Readers of Access International are being offered ‘Don’t Look Down!’ at the special price of £13.50, a 25% discount on the £18.00 full price. Postage will be offered at rates depending on destination. Order your copy at https://khl-infostore.com/ (search for: Don’t look down).
Those who have joined the access industry in the last 30 years will perhaps know the author best as one of the founders of the first international access organisation – the International Work Platform Association (IWPA) in 1976. By 1983 it had 70 members, and soon after it merged with the access manufacturers association to become the IPAF that we know today.
IPAF becomes international
Paul was at the helm as managing director as IPAF became a truly international body – the book provides the colour behind decisions like the creation of its US subsidiary, AWPT in 2003, and the launch of the training scheme in 1993.
The latter part of Paul’s career was occupied by his role at IPAF, consultancy work through his Paul Adorian Associates, and the EU certified body Powered Access Certification (PAC) that he acquired from IPAF. It was a source of frustration that Brexit prompted the sale of PAC in 2019. (On Brexit, he notes; “in my opinion, it could well result in a massive downturn for the already diminishing manufacturing industry within the UK.”)

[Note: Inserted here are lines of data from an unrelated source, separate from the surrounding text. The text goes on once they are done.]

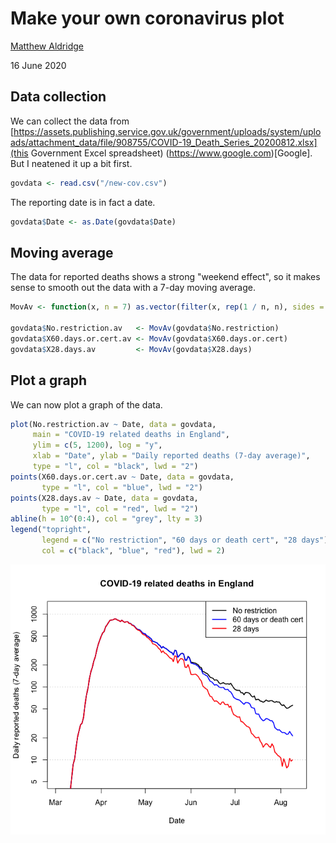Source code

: Make your own coronavirus plot
================
[Matthew Aldridge](https://mpaldridge.github.io)

16 June 2020

Data collection
---------------

We can collect the data from [https://assets.publishing.service.gov.uk/government/uploads/system/uploads/attachment_data/file/908755/COVID-19_Death_Series_20200812.xlsx](this Government Excel spreadsheet) (https://www.google.com)[Google]. But I neatened it up a bit first.

``` r
govdata <- read.csv("/new-cov.csv")
```
The reporting date is in fact a date.

``` r
govdata$Date <- as.Date(govdata$Date)
```

Moving average
--------------

The data for reported deaths shows a strong "weekend effect", so it makes sense to smooth out the data with a 7-day moving average.

``` r
MovAv <- function(x, n = 7) as.vector(filter(x, rep(1 / n, n), sides = 2))

govdata$No.restriction.av   <- MovAv(govdata$No.restriction)
govdata$X60.days.or.cert.av <- MovAv(govdata$X60.days.or.cert)
govdata$X28.days.av         <- MovAv(govdata$X28.days)
```

Plot a graph
------------

We can now plot a graph of the data.

``` r
plot(No.restriction.av ~ Date, data = govdata,
     main = "COVID-19 related deaths in England",
     ylim = c(5, 1200), log = "y",
     xlab = "Date", ylab = "Daily reported deaths (7-day average)",
     type = "l", col = "black", lwd = "2")
points(X60.days.or.cert.av ~ Date, data = govdata,
       type = "l", col = "blue", lwd = "2")
points(X28.days.av ~ Date, data = govdata,
       type = "l", col = "red", lwd = "2")
abline(h = 10^(0:4), col = "grey", lty = 3)
legend("topright",
       legend = c("No restriction", "60 days or death cert", "28 days"),
       col = c("black", "blue", "red"), lwd = 2)
```

![](/plot-1.png)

Still, his position in the history of the industry is secure. As he writes, “I feel proud to have launched the IPAF training scheme back in 1993 when I realise that there are now over 600 training centres in more than 60 countries around the world.”
The first page of Don’t look down! may include that brutal admission of early failure, but the following 164 are testament to his success in almost every other endeavour.